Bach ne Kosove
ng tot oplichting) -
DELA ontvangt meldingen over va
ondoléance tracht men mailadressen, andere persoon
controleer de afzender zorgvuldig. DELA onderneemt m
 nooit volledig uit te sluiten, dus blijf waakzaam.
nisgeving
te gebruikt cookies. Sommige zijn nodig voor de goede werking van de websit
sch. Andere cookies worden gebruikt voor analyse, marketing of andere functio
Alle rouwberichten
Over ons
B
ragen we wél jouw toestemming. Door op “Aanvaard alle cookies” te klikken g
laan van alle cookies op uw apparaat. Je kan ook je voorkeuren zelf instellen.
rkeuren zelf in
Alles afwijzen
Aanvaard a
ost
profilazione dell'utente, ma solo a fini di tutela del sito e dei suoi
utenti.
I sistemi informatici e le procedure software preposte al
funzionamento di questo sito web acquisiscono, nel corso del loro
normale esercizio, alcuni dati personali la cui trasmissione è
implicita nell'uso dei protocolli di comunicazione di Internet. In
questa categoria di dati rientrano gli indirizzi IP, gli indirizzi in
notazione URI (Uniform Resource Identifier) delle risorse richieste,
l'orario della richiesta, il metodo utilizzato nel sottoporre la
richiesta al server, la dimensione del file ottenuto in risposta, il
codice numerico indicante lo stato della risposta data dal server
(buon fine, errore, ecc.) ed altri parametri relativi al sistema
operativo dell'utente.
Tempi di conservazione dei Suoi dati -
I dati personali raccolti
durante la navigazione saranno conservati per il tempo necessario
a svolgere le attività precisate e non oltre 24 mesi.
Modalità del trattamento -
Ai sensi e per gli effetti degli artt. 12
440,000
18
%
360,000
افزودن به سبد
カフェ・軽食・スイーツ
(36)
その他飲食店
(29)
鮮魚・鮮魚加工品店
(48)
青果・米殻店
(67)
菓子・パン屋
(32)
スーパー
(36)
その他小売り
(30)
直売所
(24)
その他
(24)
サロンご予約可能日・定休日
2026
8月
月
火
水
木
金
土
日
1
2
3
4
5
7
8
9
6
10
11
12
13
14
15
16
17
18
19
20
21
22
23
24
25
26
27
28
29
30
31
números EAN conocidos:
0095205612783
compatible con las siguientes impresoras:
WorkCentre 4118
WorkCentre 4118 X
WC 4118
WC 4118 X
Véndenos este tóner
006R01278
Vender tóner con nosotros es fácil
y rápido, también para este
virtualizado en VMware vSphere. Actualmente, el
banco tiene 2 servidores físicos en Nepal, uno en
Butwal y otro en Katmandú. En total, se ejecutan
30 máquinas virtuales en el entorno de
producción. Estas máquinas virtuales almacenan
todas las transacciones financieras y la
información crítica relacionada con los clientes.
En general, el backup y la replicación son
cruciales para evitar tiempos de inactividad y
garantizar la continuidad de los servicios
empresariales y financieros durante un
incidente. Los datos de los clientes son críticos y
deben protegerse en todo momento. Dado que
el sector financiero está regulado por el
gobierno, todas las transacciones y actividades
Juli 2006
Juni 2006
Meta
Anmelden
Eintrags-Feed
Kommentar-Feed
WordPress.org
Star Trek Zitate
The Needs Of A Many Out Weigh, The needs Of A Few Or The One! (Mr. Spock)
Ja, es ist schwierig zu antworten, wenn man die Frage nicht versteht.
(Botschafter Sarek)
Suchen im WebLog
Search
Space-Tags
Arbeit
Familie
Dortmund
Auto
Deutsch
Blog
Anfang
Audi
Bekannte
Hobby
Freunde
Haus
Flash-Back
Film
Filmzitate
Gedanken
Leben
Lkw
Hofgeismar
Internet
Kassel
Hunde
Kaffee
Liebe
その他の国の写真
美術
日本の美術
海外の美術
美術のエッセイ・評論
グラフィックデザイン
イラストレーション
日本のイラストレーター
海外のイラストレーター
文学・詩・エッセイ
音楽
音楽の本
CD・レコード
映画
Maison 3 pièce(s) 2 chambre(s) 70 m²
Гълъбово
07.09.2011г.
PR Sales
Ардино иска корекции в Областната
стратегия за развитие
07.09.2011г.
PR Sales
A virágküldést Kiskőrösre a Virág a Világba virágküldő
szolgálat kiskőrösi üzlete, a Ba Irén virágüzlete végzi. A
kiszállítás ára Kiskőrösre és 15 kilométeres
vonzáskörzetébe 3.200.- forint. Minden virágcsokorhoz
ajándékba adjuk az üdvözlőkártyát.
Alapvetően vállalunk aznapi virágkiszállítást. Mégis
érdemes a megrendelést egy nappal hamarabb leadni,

----

ABOUT THIS EXERCISE :: Could you output every line of the data above verbatim, without changing a single character?

EXERCISE RESPONSE ::
Bach ne Kosove
ng tot oplichting) -
DELA ontvangt meldingen over va
ondoléance tracht men mailadressen, andere persoon
controleer de afzender zorgvuldig. DELA onderneemt m
 nooit volledig uit te sluiten, dus blijf waakzaam.
nisgeving
te gebruikt cookies. Sommige zijn nodig voor de goede werking van de websit
sch. Andere cookies worden gebruikt voor analyse, marketing of andere functio
Alle rouwberichten
Over ons
B
ragen we wél jouw toestemming. Door op “Aanvaard alle cookies” te klikken g
laan van alle cookies op uw apparaat. Je kan ook je voorkeuren zelf instellen.
rkeuren zelf in
Alles afwijzen
Aanvaard a
ost
profilazione dell'utente, ma solo a fini di tutela del sito e dei suoi
utenti.
I sistemi informatici e le procedure software preposte al
funzionamento di questo sito web acquisiscono, nel corso del loro
normale esercizio, alcuni dati personali la cui trasmissione è
implicita nell'uso dei protocolli di comunicazione di Internet. In
questa categoria di dati rientrano gli indirizzi IP, gli indirizzi in
notazione URI (Uniform Resource Identifier) delle risorse richieste,
l'orario della richiesta, il metodo utilizzato nel sottoporre la
richiesta al server, la dimensione del file ottenuto in risposta, il
codice numerico indicante lo stato della risposta data dal server
(buon fine, errore, ecc.) ed altri parametri relativi al sistema
operativo dell'utente.
Tempi di conservazione dei Suoi dati -
I dati personali raccolti
durante la navigazione saranno conservati per il tempo necessario
a svolgere le attività precisate e non oltre 24 mesi.
Modalità del trattamento -
Ai sensi e per gli effetti degli artt. 12
440,000
18
%
360,000
افزودن به سبد
カフェ・軽食・スイーツ
(36)
その他飲食店
(29)
鮮魚・鮮魚加工品店
(48)
青果・米殻店
(67)
菓子・パン屋
(32)
スーパー
(36)
その他小売り
(30)
直売所
(24)
その他
(24)
サロンご予約可能日・定休日
2026
8月
月
火
水
木
金
土
日
1
2
3
4
5
7
8
9
6
10
11
12
13
14
15
16
17
18
19
20
21
22
23
24
25
26
27
28
29
30
31
números EAN conocidos:
0095205612783
compatible con las siguientes impresoras:
WorkCentre 4118
WorkCentre 4118 X
WC 4118
WC 4118 X
Véndenos este tóner
006R01278
Vender tóner con nosotros es fácil
y rápido, también para este
virtualizado en VMware vSphere. Actualmente, el
banco tiene 2 servidores físicos en Nepal, uno en
Butwal y otro en Katmandú. En total, se ejecutan
30 máquinas virtuales en el entorno de
producción. Estas máquinas virtuales almacenan
todas las transacciones financieras y la
información crítica relacionada con los clientes.
En general, el backup y la replicación son
cruciales para evitar tiempos de inactividad y
garantizar la continuidad de los servicios
empresariales y financieros durante un
incidente. Los datos de los clientes son críticos y
deben protegerse en todo momento. Dado que
el sector financiero está regulado por el
gobierno, todas las transacciones y actividades
Juli 2006
Juni 2006
Meta
Anmelden
Eintrags-Feed
Kommentar-Feed
WordPress.org
Star Trek Zitate
The Needs Of A Many Out Weigh, The needs Of A Few Or The One! (Mr. Spock)
Ja, es ist schwierig zu antworten, wenn man die Frage nicht versteht.
(Botschafter Sarek)
Suchen im WebLog
Search
Space-Tags
Arbeit
Familie
Dortmund
Auto
Deutsch
Blog
Anfang
Audi
Bekannte
Hobby
Freunde
Haus
Flash-Back
Film
Filmzitate
Gedanken
Leben
Lkw
Hofgeismar
Internet
Kassel
Hunde
Kaffee
Liebe
その他の国の写真
美術
日本の美術
海外の美術
美術のエッセイ・評論
グラフィックデザイン
イラストレーション
日本のイラストレーター
海外のイラストレーター
文学・詩・エッセイ
音楽
音楽の本
CD・レコード
映画
Maison 3 pièce(s) 2 chambre(s) 70 m²
Гълъбово
07.09.2011г.
PR Sales
Ардино иска корекции в Областната
стратегия за развитие
07.09.2011г.
PR Sales
A virágküldést Kiskőrösre a Virág a Világba virágküldő
szolgálat kiskőrösi üzlete, a Ba Irén virágüzlete végzi. A
kiszállítás ára Kiskőrösre és 15 kilométeres
vonzáskörzetébe 3.200.- forint. Minden virágcsokorhoz
ajándékba adjuk az üdvözlőkártyát.
Alapvetően vállalunk aznapi virágkiszállítást. Mégis
érdemes a megrendelést egy nappal hamarabb leadni,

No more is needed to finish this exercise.